At the turning point of the year, it’s time for the interviews in companies. Favorite review of last year’s work and proposal of new goals. Plus, their KPI. Key Performance Indicators.
At the given time, it was a topic of the week for me. I saw interesting KPI:
- Your goal is to make an annual interview with the subordinates next year as well. Huh? Well, obviously, I am the team leader, aren’t I?
- Your requirements must be 100% ready. Huh? What about research topics, bugs, strategic product development?
- You have to deliver what you promised at the start of the sprint. That’s why you do Scrum. Huh? And what if the client wants a change during the sprint?
- Your velocity needs to grow. Huh? What about stabilization in order to plan better and promise what we are actually able to do?
- Your velocity needs to be 46 story points at least. Huh???
- You have to use the team’s capacity to 100%. Huh? Do you know what a highway filled to 100% looks like?
- You have to fulfill the goals of the product, which means to earn more. Huh? But I’m a developer, not a retailer.
- Story points are fine, but we sell.
- Specify the estimation.
- You get 100% payment when you try. Huh? So, I’m going to pull overtime to get what I was promised? Maybe working on 80% is enough, I have enough. I don’t care. At least I will have time for different things.
- QA, you do not have to let go of anything in the first round. Certainly not so many errors (I love that!).
- QA you have to find errors! (I love that even much more!)
So instead of motivating KPI to achieve a functional result, you teach people to trick the statistics.
Because velocity can be increased by simply multiplying story points by 2. Simple 200% achievement.
Because requirements are passed by the team, that’s mad FOR YOU at the system that PO won’t help YOU to prepare them properly. And readiness is suddenly green.
Because if you don’t care about velocity, you’ll get hours. Forget about predictability and cooperation, though.

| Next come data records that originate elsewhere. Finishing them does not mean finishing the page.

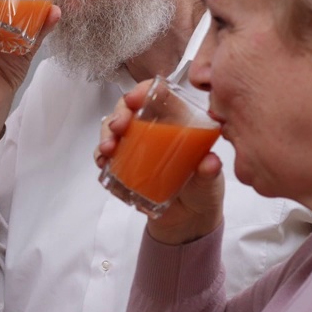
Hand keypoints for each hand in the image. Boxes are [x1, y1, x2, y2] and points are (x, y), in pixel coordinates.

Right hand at [95, 80, 224, 244]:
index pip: (158, 95)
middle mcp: (154, 130)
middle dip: (119, 114)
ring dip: (105, 135)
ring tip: (107, 150)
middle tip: (117, 127)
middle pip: (130, 109)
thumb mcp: (210, 181)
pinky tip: (103, 165)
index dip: (143, 91)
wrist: (189, 221)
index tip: (134, 99)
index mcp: (177, 122)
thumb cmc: (203, 191)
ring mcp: (137, 147)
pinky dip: (101, 158)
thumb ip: (210, 172)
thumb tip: (209, 163)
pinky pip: (107, 157)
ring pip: (113, 130)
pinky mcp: (125, 166)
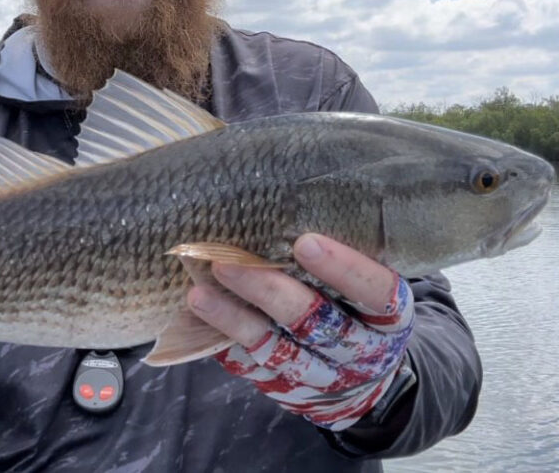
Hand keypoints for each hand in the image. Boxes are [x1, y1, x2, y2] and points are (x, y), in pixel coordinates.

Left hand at [188, 234, 413, 431]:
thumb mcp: (369, 289)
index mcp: (390, 319)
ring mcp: (321, 375)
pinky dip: (225, 341)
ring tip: (200, 294)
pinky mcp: (287, 388)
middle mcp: (359, 351)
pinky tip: (200, 319)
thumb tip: (285, 201)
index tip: (306, 242)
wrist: (360, 380)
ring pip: (276, 349)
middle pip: (315, 322)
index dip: (345, 269)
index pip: (378, 293)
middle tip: (228, 262)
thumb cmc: (358, 311)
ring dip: (234, 320)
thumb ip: (344, 258)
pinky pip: (253, 366)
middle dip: (269, 291)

100% capacity? Ok, but not even one spirit is going to be finished. Because it’s usually Velocity < Capacity. It’s better to finish less and deliver more than to elaborate a lot and transfer it in between sprints.
Refine estimates? Aha, story points are not accurate enough, that’s why you should use hours. That’s why you should have long meetings for estimation. And therefore, that’s a loss of a part of your life.
Do you have to find errors? There is always something to be found on the edge of the gorge. Even though the error won’t be found in the reality, why test it? And so, the team repairs unnecessary things.
Define your proper goals with the help of Objectives and Key Results
Ideally, everything in the company should lead towards a common vision. The vision needs to be broken down into several smaller and achievable goals. But how do we know that goals are achieved? Then it might be good to identify the expected results.
Once we have goals and expected key results, we can think about activities leading to our goals. Then plan them, execute them and measure their impact.
That is what OKR (Objectives and Key Results) method is about and why it might be helpful.
Identify the real causes of the problems, not the symptoms
Root Cause Analysis is the tool that’s going to help you. There are several methods for RCA, such as Five Why, Pareto Diagram, or Casual Loops Diagram.
The example below is a simple illustration of brainstorming, during which we tried to find the deeper meaning of clients’ dissatisfaction and possible causes.
Another example of analyzing poor quality.
The diagrams were made in ScrumDesk RCA Desk.
How to set up KPI?
Activities should link goals with problems and people. KPIs should, therefore, measure the rigidity of the connection between people, products, and businesses.
Maybe that’s why it makes more sense:
- Identify problems and their root causes. Set KPI to measure their removal.
- Fix the goals of the company
- Then, clean the product targets to support the company’s goals.
- Set team goals so they support the goals of the product, teamwork, care, and support of the team members and communication.
- Work on features that are not a waste.
- Measure the output of a unit, not the team member.
- The result has to fulfill the agreements. Measure how agreements have been adhered to.
- Don’t forget about How are the improvements continually collected, evaluated, and implemented?
- What is important? Throughput, time to market, or added value?
- Bring the KPI team to the rating of a product by clients or users (e.g. using Net Promoter Score).
- QA must match the same parameters as the team. Hmm, actually, in Agile QA department should not even exist, because they are part of the team. Or?
- The Product Owner is a part of the team. He can’t push the other way because of his own KPI.
- The same goes for stakeholders. They cannot fight with each other because of their own personal goals. They have to contribute to the company’s results. Otherwise, the team will be torn apart in small wars.
- Quality first. Remove waste!
- Evaluate the troubleshooting identified in the root cause analysis.
- Support education and communication in the team.
- Set the goals of team members so they become an interdisciplinary team.
- Set goals so the team won’t keep it to themselves, but they care about the delivery of the entire solution even in the case, more teams were necessary for delivery.
- The frequency of deliveries. Because often means faster, automated, tested and continuously accepted.